With just one day to go for the scheduled finish of the two-week conference, that agreement seemed only slightly nearer to where it was when the conference began. None of the big issues had been resolved, and countries showed little flexibility in their public positions on these issues.
Late on Thursday evening, the conference centre, located at an old airport in Le Bourget in Paris, was still waiting with anticipation for a new draft agreement that was supposed to emerge following the backstage discussions throughout the day. The situation brought back memories of many previous conferences which had remained similarly deadlocked on key issues. But unlike Paris, those were not aiming for a full climate agreement.
“More than 150 leaders came here and promised an agreement. It would be deeply humiliating for them if the talks break down now. But my sense is that it will not. It is still possible to get an agreement in which all parties have at least some of the things that they want,” said Michael Jacobs, a visiting professor at the London School of Economics.

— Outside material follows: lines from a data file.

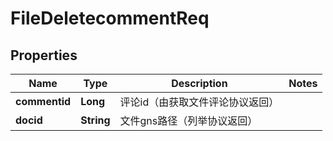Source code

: # FileDeletecommentReq

## Properties
Name | Type | Description | Notes
------------ | ------------- | ------------- | -------------
**commentid** | **Long** | 评论id（由获取文件评论协议返回） | 
**docid** | **String** | 文件gns路径（列举协议返回） | 
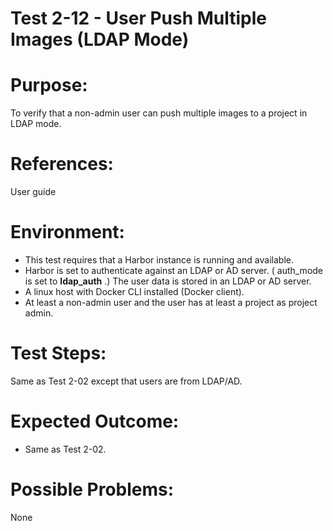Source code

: Test 2-12 - User Push Multiple Images (LDAP Mode)
=======

# Purpose:

To verify that a non-admin user can push multiple images to a project in LDAP mode.

# References:
User guide

# Environment:
* This test requires that a Harbor instance is running and available.
* Harbor is set to authenticate against an LDAP or AD server. ( auth_mode is set to **ldap_auth** .) The user data is stored in an LDAP or AD server.
* A linux host with Docker CLI installed (Docker client).
* At least a non-admin user and the user has at least a project as project admin. 

# Test Steps:

Same as Test 2-02 except that users are from LDAP/AD.

# Expected Outcome:
* Same as Test 2-02.

# Possible Problems:
None
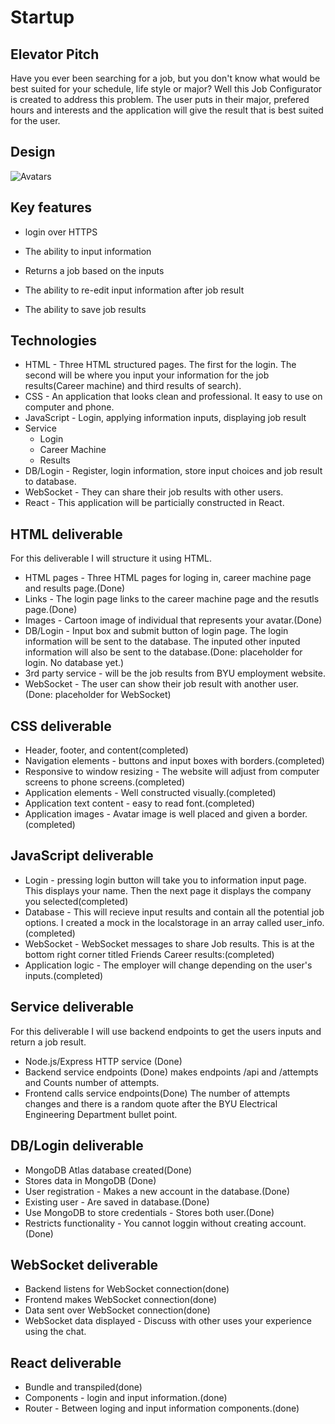 # Startup
## Elevator Pitch
Have you ever been searching for a job, but you don't know what would be best suited for your schedule, life style or major? Well this Job Configurator is created to address this problem. The user puts in their major, prefered hours and interests and the application will give the result that is best suited for the user.
## Design
![Avatars](https://github.com/NealSmalley/startup/assets/54277322/f42531ba-e8b5-482a-9e77-50cb77b2c4fb)
## Key features
- login over HTTPS
- The ability to input information

- Returns a job based on the inputs
- The ability to re-edit input information after job result
- The ability to save job results
## Technologies
- HTML - Three HTML structured pages. The first for the login. The second will be where you input your information for the job results(Career machine) and third results of search).
- CSS - An application that looks clean and professional. It easy to use on computer and phone.
- JavaScript - Login, applying information inputs, displaying job result
- Service
  - Login
  - Career Machine
  - Results
- DB/Login - Register, login information, store input choices and job result to database.
- WebSocket - They can share their job results with other users.
- React - This application will be particially constructed in React.
## HTML deliverable
For this deliverable I will structure it using HTML.
- HTML pages - Three HTML pages for loging in, career machine page and results page.(Done)
- Links - The login page links to the career machine page and the resutls page.(Done)
- Images - Cartoon image of individual that represents your avatar.(Done)
- DB/Login - Input box and submit button of login page. The login information will be sent to the database. The inputed other inputed information will also be sent to the database.(Done: placeholder for login. No database yet.)
- 3rd party service - will be the job results from BYU employment website.
- WebSocket - The user can show their job result with another user.(Done: placeholder for WebSocket)
## CSS deliverable
- Header, footer, and content(completed)
- Navigation elements - buttons and input boxes with borders.(completed)
- Responsive to window resizing - The website will adjust from computer screens to phone screens.(completed)
- Application elements - Well constructed visually.(completed)
- Application text content - easy to read font.(completed)
- Application images - Avatar image is well placed and given a border.(completed)
## JavaScript deliverable
- Login - pressing login button will take you to information input page. This displays your name. Then the next page it displays the company you selected(completed)
- Database - This will recieve input results and contain all the potential job options. I created a mock in the localstorage in an array called user_info.(completed)
- WebSocket - WebSocket messages to share Job results. This is at the bottom right corner titled Friends Career results:(completed)
- Application logic - The employer will change depending on the user's inputs.(completed)
## Service deliverable
For this deliverable I will use backend endpoints to get the users inputs and return a job result.
- Node.js/Express HTTP service (Done)
- Backend service endpoints (Done) makes endpoints /api and /attempts and Counts number of attempts.
- Frontend calls service endpoints(Done) The number of attempts changes and there is a random quote after the BYU Electrical Engineering Department bullet point.
## DB/Login deliverable
- MongoDB Atlas database created(Done)
- Stores data in MongoDB (Done)
- User registration - Makes a new account in the database.(Done)
- Existing user - Are saved in database.(Done)
- Use MongoDB to store credentials - Stores both user.(Done)
- Restricts functionality - You cannot loggin without creating account.(Done)
## WebSocket deliverable
- Backend listens for WebSocket connection(done)
- Frontend makes WebSocket connection(done)
- Data sent over WebSocket connection(done)
- WebSocket data displayed - Discuss with other uses your experience using the chat.
## React deliverable
- Bundle and transpiled(done)
- Components - login and input information.(done)
- Router - Between loging and input information components.(done)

The countries expressed optimism as they were engaged in hectic bilateral and multilateral meetings to look for convergence points. For the second time in less than 48 hours, US Secretary of State John Kerry had a meeting with India’s Environment Minister Prakash Javadekar.
Javadekar said during the one-hour meeting, all the key unresolved issues — ‘differentiation’ between developed and developing countries, provision of finance and technology, and nature of a review mechanism for climate actions — came up for discussion. He claimed that the two countries had discovered “new” convergence points.

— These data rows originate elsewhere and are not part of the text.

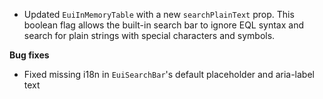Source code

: - Updated `EuiInMemoryTable` with a new `searchPlainText` prop. This boolean flag allows the built-in search bar to ignore EQL syntax and search for plain strings with special characters and symbols.

**Bug fixes**

- Fixed missing i18n in `EuiSearchBar`'s default placeholder and aria-label text
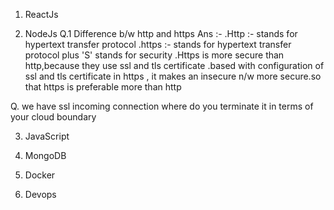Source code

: 1. ReactJs

2. NodeJs
Q.1 Difference b/w http and https
Ans :-
    .Http  :- stands for hypertext transfer protocol
    .https :- stands for hypertext transfer protocol plus 'S' stands for security
              .Https is more secure than http,because they use ssl and tls certificate
              .based with configuration of ssl and tls certificate in https , it makes an insecure n/w more secure.so that https is preferable more than http

Q. we have ssl incoming connection where do you terminate it in terms of your cloud boundary



3. JavaScript 

4. MongoDB

5. Docker

6. Devops


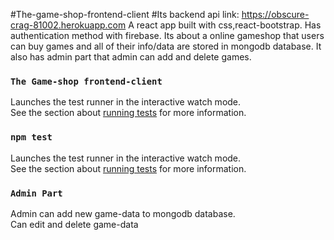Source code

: #The-game-shop-frontend-client
#Its backend api link: https://obscure-crag-81002.herokuapp.com
A react app built with css,react-bootstrap.
Has authentication method with firebase.
Its about a online gameshop that users can buy games and all of their info/data are stored in mongodb database.
It also has admin part that admin can add and delete games.


### `The Game-shop frontend-client`
Launches the test runner in the interactive watch mode.\
See the section about [running tests](https://facebook.github.io/create-react-app/docs/running-tests) for more information.


### `npm test`
Launches the test runner in the interactive watch mode.\
See the section about [running tests](https://facebook.github.io/create-react-app/docs/running-tests) for more information.


### `Admin Part`
Admin can add new game-data to mongodb database.\
Can edit and delete game-data
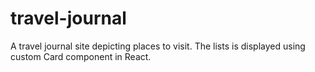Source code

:# travel-journal
A travel journal site depicting places to visit. The lists is displayed using custom Card component in React.
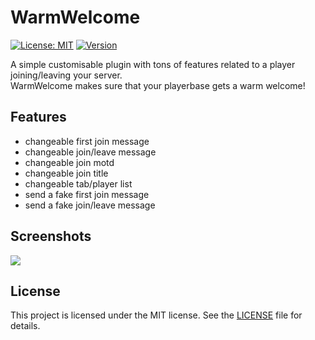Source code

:# WarmWelcome
[![License: MIT](https://img.shields.io/badge/license-MIT-blue.svg?logo=GitHub&style=flat-square)](LICENSE)
[![Version](https://img.shields.io/github/v/release/N3liz/WarmWelcome.svg?logo=GitHub&style=flat-square)](https://github.com/N3liz/WarmWelcome/releases)

A simple customisable plugin with tons of features related to a player joining/leaving your server.<br>
WarmWelcome makes sure that your playerbase gets a warm welcome!

## Features
- changeable first join message
- changeable join/leave message
- changeable join motd
- changeable join title
- changeable tab/player list
- send a fake first join message
- send a fake join/leave message

## Screenshots
  <img src="https://cdn.discordapp.com/attachments/1072614157783924858/1137761962206449674/warmwelcome.png"/>

## License
This project is licensed under the MIT license. See the [LICENSE](LICENSE) file for details.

“The meeting was productive and was aimed at finding solutions. Our negotiating teams are jointly working on languages. We are hopeful that more convergence points would emerge,” he said.
Later in the afternoon, Javadekar also had a meeting with France’s Foreign Minister Laurent Fabius, who is presiding over the conference. “We are engaging with all important countries. We are very hopeful that we will come out with an agreement on time,” said Javadekar.
Fabius had on Wednesday night arranged for two groups of consultations, one chaired by him to facilitate compromises on the most contentious issues of ‘differentiation’, finance and technology transfer, and raising the scale of climate actions. But a breakthrough on these issues remained elusive.
The other group, chaired by Manuel Pulgar Vidal, the Peruvian minister who presided over the previous climate conference in Lima, discussed issues related to loss and damage and the broader goals that need to be included in the preamble of the agreement. The results of this discussion will be reflected in the next version of the draft text.
France has been insisting that the conference must finish at its scheduled time on Friday evening. Negotiators were headed for another all-night show, just like the previous day when negotiations finished at around 4 am.
“Negotiations in the past have usually got bogged down in the final stretch, but the stakes are too high here. At this critical summit, the negotiations must be exceptional. Ten days ago, leaders came to Paris calling for a strong climate agreement. Now, those leaders need to start picking up the phone and work together to turn those words into action,” said Jennifer Morgan, global director of Climate Program at the World Resources Institute.